The records follow. Print, word for word, the first line through the "Annotated regions visible in this slice (semi-automatically" line.

═════ Input data

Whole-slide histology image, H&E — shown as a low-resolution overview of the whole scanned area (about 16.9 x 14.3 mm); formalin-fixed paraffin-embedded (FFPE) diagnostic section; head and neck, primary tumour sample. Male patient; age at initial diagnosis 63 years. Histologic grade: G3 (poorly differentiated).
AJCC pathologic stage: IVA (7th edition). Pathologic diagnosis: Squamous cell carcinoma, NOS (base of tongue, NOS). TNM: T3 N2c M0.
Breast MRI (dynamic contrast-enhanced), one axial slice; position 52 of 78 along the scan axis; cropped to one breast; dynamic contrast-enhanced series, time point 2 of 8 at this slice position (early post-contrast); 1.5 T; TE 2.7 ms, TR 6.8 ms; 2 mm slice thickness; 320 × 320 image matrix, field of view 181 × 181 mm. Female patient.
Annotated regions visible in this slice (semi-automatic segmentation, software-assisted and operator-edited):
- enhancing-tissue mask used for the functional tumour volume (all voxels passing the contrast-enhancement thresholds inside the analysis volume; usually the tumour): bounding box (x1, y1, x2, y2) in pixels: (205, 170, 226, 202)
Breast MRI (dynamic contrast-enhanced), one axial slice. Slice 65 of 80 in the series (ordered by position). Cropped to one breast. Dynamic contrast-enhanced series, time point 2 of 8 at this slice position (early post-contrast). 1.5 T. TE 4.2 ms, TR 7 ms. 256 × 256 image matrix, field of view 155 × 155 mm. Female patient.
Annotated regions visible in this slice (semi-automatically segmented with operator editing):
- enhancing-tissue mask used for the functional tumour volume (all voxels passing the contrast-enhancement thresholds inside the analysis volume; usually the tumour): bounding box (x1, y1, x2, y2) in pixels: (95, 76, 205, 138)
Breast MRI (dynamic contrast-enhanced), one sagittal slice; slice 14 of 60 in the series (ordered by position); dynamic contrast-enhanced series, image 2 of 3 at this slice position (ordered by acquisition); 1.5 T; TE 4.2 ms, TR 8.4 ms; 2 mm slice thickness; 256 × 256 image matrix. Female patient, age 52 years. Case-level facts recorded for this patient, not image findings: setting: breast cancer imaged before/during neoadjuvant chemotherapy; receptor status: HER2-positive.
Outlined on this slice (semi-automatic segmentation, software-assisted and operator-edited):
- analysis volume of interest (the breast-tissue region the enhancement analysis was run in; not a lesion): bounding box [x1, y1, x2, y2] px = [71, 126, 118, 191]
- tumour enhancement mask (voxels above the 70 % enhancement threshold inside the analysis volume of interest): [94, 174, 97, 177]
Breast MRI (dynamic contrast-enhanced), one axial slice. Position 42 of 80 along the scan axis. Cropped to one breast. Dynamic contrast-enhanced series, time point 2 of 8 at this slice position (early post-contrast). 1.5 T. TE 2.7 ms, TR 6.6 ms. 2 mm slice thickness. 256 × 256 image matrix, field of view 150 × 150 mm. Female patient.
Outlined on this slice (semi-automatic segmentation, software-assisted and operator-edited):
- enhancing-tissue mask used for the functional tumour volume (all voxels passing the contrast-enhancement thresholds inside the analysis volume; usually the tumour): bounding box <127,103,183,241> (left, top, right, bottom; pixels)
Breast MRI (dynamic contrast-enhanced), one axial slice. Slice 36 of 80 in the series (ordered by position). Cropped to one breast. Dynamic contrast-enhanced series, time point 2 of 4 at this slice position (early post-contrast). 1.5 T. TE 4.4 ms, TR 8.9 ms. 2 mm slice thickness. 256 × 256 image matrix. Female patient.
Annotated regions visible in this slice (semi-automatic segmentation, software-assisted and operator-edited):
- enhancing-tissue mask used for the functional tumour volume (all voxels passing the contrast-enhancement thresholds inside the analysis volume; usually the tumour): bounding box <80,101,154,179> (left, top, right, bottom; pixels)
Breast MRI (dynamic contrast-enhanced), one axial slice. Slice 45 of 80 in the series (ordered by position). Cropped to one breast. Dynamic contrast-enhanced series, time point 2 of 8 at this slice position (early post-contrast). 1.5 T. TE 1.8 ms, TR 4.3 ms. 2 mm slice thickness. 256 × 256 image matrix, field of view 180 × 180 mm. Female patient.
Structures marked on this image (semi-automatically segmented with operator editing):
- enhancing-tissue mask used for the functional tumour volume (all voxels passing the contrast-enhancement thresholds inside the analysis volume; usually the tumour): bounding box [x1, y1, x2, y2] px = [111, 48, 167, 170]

══════════

◆ Written solution:
Whole-slide histology image, H&E — shown as a low-resolution overview of the whole scanned area (about 16.9 x 14.3 mm); formalin-fixed paraffin-embedded (FFPE) diagnostic section; head and neck, primary tumour sample. Male patient; age at initial diagnosis 63 years. Histologic grade: G3 (poorly differentiated).
AJCC pathologic stage: IVA (7th edition). Pathologic diagnosis: Squamous cell carcinoma, NOS (base of tongue, NOS). TNM: T3 N2c M0.
Breast MRI (dynamic contrast-enhanced), one axial slice; position 52 of 78 along the scan axis; cropped to one breast; dynamic contrast-enhanced series, time point 2 of 8 at this slice position (early post-contrast); 1.5 T; TE 2.7 ms, TR 6.8 ms; 2 mm slice thickness; 320 × 320 image matrix, field of view 181 × 181 mm. Female patient.
Annotated regions visible in this slice (semi-automatic segmentation, software-assisted and operator-edited):
- enhancing-tissue mask used for the functional tumour volume (all voxels passing the contrast-enhancement thresholds inside the analysis volume; usually the tumour): bounding box (x1, y1, x2, y2) in pixels: (205, 170, 226, 202)
Breast MRI (dynamic contrast-enhanced), one axial slice. Slice 65 of 80 in the series (ordered by position). Cropped to one breast. Dynamic contrast-enhanced series, time point 2 of 8 at this slice position (early post-contrast). 1.5 T. TE 4.2 ms, TR 7 ms. 256 × 256 image matrix, field of view 155 × 155 mm. Female patient.
Annotated regions visible in this slice (semi-automatically segmented with operator editing):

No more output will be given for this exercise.